When the MSA1500 initially ships, it can be used with one to four of the I/O modules for a maximum of 8 Tbytes of SCSI or 24 Tbytes of SATA capacity, McMullan said.

Sometime in the third quarter of this year, solution providers will be able to mix and match SCSI-attached and SATA-attached I/O modules within the same MSA1500 control head, McMullan said. Eventually, this will allow disk-to-disk backups from primary SCSI drives to secondary SATA drives to be done within a single unit, he said. "This gives lots of flexibility at a low price," he said.

One thing that is important to remember when acquiring disk arrays is that SATA drives are not aimed at 24x7 operation, McMullan said. "SATA drives are not enterprise drives," he said. "We have to get that message out. We say they can be used for near-on-line and disk-to-disk backups."

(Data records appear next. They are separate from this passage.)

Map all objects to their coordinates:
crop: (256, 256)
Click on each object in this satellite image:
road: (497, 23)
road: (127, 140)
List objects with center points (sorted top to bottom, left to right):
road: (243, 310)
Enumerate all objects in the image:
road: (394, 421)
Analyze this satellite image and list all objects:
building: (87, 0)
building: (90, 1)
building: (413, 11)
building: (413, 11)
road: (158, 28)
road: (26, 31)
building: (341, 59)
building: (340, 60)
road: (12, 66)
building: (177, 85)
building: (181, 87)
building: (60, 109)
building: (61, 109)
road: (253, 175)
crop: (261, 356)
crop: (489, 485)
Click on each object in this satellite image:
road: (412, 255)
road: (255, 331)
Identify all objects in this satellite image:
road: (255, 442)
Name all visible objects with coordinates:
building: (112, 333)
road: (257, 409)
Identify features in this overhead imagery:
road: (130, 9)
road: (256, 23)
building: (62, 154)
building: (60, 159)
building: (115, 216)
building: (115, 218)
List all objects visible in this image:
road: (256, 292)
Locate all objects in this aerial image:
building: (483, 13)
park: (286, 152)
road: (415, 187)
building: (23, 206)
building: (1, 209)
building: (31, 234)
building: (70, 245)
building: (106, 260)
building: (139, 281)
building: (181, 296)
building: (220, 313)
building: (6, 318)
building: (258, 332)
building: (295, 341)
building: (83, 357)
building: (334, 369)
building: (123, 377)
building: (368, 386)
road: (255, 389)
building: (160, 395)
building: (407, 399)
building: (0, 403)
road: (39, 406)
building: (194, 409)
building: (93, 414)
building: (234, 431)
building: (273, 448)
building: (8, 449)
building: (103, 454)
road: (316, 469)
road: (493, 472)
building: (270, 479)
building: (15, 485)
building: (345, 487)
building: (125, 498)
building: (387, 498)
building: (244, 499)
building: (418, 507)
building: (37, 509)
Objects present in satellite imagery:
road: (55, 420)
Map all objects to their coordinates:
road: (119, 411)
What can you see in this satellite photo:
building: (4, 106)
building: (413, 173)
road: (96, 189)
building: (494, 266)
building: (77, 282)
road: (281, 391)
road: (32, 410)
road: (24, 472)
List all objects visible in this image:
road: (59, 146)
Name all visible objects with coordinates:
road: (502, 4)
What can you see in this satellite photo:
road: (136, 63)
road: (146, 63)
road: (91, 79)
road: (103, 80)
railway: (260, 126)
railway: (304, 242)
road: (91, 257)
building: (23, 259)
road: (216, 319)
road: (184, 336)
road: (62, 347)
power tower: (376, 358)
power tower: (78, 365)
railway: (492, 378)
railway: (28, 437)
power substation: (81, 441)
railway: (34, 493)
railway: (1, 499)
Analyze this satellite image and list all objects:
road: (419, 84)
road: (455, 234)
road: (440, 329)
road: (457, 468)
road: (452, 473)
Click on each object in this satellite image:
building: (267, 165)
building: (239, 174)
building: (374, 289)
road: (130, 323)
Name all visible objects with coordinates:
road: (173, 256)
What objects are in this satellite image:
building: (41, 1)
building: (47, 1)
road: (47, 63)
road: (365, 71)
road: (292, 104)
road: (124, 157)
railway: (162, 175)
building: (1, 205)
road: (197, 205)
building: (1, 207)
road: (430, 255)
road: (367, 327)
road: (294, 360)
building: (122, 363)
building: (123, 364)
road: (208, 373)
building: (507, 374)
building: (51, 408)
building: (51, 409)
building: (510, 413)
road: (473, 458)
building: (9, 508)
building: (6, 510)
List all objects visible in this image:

Carl Wolfston, director of Headlands Associates, a Pleasanton, Calif.-based HP solution provider, said the vendor has done a great job with the MSA1500.

The SAN is a big place to store a lot of data cheaply, Wolfston said. In fact, disk-to-disk backups to such arrays could put a dent in the move by many vendors to offer tape emulation on disk-based arrays, he said.

"Other vendors have tape emulation," he said. "But now I can back up to SATA drives. Why would I want to use tape emulation?"

According to Wolfston, the MSA1500 has only one drawback for an HP-only storage specialist like Headlands: It does not support connectivity to Sun Microsystems' Solaris-based servers.

The MSA1000 and MSA1500 operate under Windows, Linux, NetWare, OpenVMS and Tru64 environments, and the MSA1000 was qualified for HP-UX Unix last month, McMullan said.

Solaris, however, is a long-term project. "Is it being talked about? Yes, it is," he said. "But I don't want to mislead anybody."

The MSA1500 and MSA20 are both expected to be available for shipment within 45 days, McMullan said. The company is looking at the possibility of upgrading previously-installed MSA1000 arrays into MSA1500s, he said.